* _Itens fornecidos_:

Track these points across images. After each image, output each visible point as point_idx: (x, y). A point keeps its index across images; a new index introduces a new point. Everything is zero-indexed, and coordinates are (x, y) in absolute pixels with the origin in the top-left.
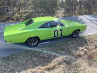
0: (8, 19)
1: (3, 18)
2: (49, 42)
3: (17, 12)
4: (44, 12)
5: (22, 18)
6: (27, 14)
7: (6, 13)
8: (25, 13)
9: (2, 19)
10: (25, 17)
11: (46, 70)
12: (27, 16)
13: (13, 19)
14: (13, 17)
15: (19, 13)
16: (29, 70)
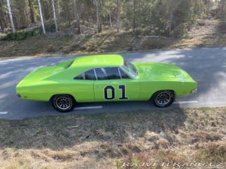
0: (74, 48)
1: (68, 45)
2: (101, 107)
3: (96, 33)
4: (154, 34)
5: (102, 46)
6: (113, 39)
7: (75, 35)
8: (109, 36)
9: (66, 48)
10: (106, 46)
11: (54, 158)
12: (112, 42)
13: (84, 49)
14: (85, 45)
15: (98, 36)
16: (30, 150)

* _Requisitos do problema_:
Localize nos itens acima todas as linhas que contêm a palavra "with" e transcreva cada uma delas. Considere a distinção entre maiúsculas e minúsculas.

* _Resultado da tarefa_:
Track these points across images. After each image, output each visible point as point_idx: (x, y). A point keeps its index across images; a new index introduces a new point. Everything is zero-indexed, and coordinates are (x, y) in absolute pixels with the origin in the top-left.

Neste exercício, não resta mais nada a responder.